Re: New Feature wanted: Is it possible to let git clone continue last break point?

Jeff King <peff@xxxxxxxx> · Wed, 2 Nov 2011 18:06:14 -0400

On Mon, Oct 31, 2011 at 04:07:18AM -0500, Jonathan Nieder wrote:

> Something like Jeff's "priming the well with a server-specified
> bundle" proposal[2] might be a good way to make the same trick
> transparent to clients in the future.

Yes, that is one of the use cases I hope to address. But it will require
the publisher specifying a mirror location (it's possible we could add
some kind of automagic "hit a bundler service first" config option,
though I fear that the existing small-time bundler services would
crumble under the load).

So in the general case (and in the meantime), you may have to learn to
manually prime the repo using a bundle.

I haven't started on the patches for communicating mirror sites between
the server and client, but I did just write some patches to handle "git
fetch http://host/path/to/file.bundle"; automatically, which is the first
step. They need a few finishing touches and some testing, though.

> Even with that, later fetches, which grab a pack generated on the fly
> to only contain the objects not already fetched, are generally not
> resumable.  Overcoming that would presumably require larger protocol
> changes, and I don't know of anyone working on it.  (My workaround
> when in a setup where this mattered was to use the old-fashioned
> "dumb" http protocol.  It worked fine.)

My goal was for the mirror communication between client and server to be
something like:

  - if you don't have object XXXXXX, then prime with URL
    http://host/bundle1

  - if you don't have object YYYYYY, then prime with URL
    http://host/bundle2

and so forth. A cloning client would grab the first bundle, then the
second, and then hit the real repo via the git protocol. A client who
had previously cloned might have XXX, but would now grab bundle2, and
then hit the real repo.

So depending on how often the server side feels like creating new
bundles, you would get most of the changes via bundles, and then only
be getting a small number of objects via git.

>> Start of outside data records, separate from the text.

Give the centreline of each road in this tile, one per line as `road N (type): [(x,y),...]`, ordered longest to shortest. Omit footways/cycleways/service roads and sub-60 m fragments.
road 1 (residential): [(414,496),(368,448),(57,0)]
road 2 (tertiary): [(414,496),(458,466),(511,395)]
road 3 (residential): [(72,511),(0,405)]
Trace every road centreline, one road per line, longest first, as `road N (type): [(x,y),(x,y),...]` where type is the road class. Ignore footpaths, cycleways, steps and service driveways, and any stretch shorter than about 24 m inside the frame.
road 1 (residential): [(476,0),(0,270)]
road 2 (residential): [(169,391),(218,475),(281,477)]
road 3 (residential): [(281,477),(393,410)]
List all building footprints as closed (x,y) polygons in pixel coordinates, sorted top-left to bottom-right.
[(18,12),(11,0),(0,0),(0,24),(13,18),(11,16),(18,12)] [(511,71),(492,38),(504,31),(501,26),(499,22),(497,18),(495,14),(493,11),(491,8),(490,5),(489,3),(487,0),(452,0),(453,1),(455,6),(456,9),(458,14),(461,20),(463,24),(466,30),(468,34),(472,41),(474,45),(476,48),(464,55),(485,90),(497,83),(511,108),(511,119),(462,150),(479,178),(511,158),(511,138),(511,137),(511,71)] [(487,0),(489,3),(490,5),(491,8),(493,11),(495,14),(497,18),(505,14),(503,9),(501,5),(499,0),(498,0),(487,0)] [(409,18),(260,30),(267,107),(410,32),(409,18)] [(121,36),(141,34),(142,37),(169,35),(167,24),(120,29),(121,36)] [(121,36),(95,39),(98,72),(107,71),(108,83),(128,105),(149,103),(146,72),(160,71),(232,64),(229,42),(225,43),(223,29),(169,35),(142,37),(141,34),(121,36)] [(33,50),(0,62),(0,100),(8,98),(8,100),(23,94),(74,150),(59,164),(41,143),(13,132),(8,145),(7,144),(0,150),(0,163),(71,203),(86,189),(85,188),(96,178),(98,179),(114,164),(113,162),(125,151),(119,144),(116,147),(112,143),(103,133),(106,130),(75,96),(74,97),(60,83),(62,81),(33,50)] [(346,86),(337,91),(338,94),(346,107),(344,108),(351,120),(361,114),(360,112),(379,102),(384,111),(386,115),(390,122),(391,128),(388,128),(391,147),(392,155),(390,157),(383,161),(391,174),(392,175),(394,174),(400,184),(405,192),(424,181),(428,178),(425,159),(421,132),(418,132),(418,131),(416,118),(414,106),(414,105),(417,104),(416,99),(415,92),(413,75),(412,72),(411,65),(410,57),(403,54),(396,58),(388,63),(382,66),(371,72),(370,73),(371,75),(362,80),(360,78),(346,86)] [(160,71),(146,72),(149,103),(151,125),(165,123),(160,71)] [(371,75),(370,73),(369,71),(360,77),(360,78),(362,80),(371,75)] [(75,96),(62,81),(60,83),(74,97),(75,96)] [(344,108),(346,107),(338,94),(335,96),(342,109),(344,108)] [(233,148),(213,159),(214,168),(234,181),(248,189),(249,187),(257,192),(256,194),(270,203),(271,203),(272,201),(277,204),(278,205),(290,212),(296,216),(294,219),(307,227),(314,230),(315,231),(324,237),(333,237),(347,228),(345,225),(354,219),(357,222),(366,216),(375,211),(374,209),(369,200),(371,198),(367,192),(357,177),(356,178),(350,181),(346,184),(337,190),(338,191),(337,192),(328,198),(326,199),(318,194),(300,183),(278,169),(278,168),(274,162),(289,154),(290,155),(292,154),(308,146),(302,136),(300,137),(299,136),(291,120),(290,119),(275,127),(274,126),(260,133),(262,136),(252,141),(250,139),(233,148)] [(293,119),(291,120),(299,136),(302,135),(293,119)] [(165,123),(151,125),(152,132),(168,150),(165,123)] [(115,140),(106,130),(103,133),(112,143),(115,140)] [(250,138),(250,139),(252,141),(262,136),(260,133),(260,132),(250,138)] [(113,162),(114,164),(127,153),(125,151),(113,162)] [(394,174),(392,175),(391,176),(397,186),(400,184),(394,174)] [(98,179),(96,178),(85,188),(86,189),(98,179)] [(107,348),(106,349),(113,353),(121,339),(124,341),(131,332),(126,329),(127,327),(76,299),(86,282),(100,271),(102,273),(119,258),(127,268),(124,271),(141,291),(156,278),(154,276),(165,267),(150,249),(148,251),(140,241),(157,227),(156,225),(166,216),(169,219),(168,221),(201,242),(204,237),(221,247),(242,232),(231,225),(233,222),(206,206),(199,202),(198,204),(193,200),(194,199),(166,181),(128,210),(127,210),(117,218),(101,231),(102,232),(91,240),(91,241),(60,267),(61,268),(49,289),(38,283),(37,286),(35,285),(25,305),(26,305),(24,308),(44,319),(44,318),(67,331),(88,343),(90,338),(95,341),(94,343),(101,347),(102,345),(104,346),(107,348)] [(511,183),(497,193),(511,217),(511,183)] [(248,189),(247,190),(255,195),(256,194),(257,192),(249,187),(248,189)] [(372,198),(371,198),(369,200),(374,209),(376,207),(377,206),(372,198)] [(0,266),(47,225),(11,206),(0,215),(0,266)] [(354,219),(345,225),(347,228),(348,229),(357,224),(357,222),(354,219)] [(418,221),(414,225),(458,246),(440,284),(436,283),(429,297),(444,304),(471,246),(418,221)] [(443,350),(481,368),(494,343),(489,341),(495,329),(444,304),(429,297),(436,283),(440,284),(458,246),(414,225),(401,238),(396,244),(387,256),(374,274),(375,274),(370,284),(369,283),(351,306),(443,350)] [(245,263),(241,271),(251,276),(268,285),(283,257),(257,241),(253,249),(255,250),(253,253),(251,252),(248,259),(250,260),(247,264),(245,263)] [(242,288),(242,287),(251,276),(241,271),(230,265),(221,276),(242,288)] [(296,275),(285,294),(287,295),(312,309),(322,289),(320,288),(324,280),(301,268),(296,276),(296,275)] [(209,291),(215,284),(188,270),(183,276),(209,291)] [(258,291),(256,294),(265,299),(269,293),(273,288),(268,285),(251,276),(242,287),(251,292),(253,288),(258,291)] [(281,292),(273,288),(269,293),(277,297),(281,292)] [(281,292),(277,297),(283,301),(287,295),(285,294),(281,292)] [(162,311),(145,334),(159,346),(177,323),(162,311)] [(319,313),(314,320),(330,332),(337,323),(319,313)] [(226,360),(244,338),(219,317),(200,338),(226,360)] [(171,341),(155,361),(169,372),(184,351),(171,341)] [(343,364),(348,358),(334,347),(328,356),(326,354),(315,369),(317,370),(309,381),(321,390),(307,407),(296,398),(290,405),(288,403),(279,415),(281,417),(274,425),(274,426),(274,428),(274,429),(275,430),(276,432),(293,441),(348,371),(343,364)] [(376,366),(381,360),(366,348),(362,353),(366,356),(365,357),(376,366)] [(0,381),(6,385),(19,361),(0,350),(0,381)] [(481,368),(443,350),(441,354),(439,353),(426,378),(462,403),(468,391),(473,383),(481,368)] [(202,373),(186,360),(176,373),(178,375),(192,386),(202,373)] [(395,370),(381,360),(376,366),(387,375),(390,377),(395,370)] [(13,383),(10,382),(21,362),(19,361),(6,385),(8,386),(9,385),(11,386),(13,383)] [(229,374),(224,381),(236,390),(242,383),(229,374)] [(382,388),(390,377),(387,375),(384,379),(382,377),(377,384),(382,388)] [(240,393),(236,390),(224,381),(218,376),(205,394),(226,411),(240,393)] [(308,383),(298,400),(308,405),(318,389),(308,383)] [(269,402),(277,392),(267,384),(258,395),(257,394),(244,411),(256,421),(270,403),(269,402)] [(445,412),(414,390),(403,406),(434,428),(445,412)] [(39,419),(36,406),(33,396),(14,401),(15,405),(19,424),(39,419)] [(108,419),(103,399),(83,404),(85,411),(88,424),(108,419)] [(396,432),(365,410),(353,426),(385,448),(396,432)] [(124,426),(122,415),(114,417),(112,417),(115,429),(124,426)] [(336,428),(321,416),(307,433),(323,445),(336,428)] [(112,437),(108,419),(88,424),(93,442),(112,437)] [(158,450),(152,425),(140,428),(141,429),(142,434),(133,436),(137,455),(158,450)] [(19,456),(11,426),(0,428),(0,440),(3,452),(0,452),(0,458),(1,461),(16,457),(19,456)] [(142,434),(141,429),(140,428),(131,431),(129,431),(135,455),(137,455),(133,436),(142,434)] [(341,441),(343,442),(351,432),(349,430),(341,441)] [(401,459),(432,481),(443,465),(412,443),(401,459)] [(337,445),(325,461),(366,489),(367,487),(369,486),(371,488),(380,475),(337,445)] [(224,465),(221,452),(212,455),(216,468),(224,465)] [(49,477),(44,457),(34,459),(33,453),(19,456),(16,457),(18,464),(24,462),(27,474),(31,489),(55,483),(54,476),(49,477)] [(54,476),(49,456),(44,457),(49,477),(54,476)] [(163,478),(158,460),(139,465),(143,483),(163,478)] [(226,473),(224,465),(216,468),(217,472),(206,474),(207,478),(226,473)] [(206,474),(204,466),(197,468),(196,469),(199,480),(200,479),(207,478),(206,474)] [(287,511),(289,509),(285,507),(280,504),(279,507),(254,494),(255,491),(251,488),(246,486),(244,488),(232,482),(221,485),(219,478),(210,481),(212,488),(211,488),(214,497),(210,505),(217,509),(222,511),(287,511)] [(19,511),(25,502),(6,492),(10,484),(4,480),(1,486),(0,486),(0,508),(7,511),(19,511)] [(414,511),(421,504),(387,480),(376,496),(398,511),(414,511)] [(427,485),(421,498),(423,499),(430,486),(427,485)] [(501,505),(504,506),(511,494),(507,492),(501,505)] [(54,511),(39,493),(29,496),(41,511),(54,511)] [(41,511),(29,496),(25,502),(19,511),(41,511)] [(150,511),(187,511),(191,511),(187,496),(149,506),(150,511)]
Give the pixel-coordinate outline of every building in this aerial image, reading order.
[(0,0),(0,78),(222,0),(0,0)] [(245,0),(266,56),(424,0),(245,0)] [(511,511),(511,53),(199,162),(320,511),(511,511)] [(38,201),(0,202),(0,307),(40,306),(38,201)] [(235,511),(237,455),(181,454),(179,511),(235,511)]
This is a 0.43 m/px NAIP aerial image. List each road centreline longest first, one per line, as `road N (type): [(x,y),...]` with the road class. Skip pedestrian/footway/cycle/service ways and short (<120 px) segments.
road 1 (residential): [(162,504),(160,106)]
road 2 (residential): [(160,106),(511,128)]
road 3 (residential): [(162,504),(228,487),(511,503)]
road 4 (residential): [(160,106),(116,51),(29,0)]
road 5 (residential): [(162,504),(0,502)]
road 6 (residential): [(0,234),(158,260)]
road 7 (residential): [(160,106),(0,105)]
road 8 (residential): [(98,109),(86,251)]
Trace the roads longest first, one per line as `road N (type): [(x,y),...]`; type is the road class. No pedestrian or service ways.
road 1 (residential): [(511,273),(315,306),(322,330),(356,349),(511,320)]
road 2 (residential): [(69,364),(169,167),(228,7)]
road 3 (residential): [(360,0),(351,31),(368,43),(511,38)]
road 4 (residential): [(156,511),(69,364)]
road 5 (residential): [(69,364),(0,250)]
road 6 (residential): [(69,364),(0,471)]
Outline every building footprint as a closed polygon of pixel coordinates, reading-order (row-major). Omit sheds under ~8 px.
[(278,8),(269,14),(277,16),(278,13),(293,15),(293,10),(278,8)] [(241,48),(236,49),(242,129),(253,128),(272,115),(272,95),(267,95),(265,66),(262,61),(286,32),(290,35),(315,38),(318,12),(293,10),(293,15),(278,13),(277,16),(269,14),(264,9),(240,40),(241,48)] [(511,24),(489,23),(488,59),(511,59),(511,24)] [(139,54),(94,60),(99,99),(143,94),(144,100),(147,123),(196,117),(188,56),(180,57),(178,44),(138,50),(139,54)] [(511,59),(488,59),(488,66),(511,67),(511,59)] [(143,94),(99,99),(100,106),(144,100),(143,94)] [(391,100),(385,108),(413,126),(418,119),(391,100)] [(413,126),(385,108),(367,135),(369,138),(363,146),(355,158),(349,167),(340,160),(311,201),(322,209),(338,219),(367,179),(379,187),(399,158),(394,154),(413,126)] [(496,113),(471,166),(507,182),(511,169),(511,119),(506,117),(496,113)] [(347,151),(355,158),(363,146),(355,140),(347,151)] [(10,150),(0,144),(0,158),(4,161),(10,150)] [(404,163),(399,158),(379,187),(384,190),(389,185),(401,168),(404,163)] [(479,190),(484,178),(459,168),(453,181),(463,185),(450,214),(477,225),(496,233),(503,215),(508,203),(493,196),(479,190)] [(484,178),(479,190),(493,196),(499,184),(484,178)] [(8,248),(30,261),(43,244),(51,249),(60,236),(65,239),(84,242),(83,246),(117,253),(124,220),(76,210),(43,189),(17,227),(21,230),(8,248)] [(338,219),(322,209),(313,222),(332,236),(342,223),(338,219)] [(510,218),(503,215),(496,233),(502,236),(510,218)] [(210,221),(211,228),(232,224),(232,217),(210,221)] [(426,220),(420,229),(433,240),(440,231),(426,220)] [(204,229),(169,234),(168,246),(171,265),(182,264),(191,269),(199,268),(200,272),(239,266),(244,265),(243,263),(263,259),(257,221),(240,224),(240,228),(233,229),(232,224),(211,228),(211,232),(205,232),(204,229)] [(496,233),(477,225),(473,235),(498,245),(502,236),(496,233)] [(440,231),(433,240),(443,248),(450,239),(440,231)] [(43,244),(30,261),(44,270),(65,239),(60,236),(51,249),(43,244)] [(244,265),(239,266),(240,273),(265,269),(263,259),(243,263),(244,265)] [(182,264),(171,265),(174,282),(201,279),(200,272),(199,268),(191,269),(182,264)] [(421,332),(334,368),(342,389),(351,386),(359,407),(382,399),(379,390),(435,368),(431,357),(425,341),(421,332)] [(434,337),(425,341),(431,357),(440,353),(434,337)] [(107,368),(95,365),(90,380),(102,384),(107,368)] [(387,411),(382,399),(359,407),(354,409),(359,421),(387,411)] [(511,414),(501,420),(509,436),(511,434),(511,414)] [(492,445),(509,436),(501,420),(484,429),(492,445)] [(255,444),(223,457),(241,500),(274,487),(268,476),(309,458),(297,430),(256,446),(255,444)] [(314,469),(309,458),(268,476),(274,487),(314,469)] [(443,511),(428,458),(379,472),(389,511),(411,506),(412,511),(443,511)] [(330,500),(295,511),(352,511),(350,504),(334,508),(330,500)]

The downside of cumulative fetching is that the bundles can only serve
well-known checkpoints. So if you have a timeline like this:

  t0: server publishes bundle/mirror config with one line (the XXX bit
      above)

  t1: you clone, getting the whole bundle. No waste, because you had
      nothing in the first place, and you needed everything.

  t2: you fetch again, getting N commits worth of history via the git
      protocol

  t3: server decides a lot of new objects (let's say M commits worth)
      have accumulated, and generates a new line (the YYY line).

  t4: you fetch, see that you don't yet have YYY, and grab the second
      bundle

But in t4 you grabbed a bundle containing M commits, when you already
had the first N of them. So you actually wasted bandwidth getting
objects you already had. The only benefit is that you grabbed a static
file, which is resumable.

So I suspect there is some black magic involved in deciding when to
create a new bundle, and at what tip. If you create a bundle once a
month, but include only commits up to a week ago, then people pulling
weekly will never grab the bundle, but people pulling less frequently
will get the whole month as a bundle.

A secondary issue is also that in a scheme like this, your mirror list
will grow without bound. So you'd want to periodically repack everything
into a single bundle. But then people who are fetching wouldn't want
that, as it is just an exacerbated version of the same problem above.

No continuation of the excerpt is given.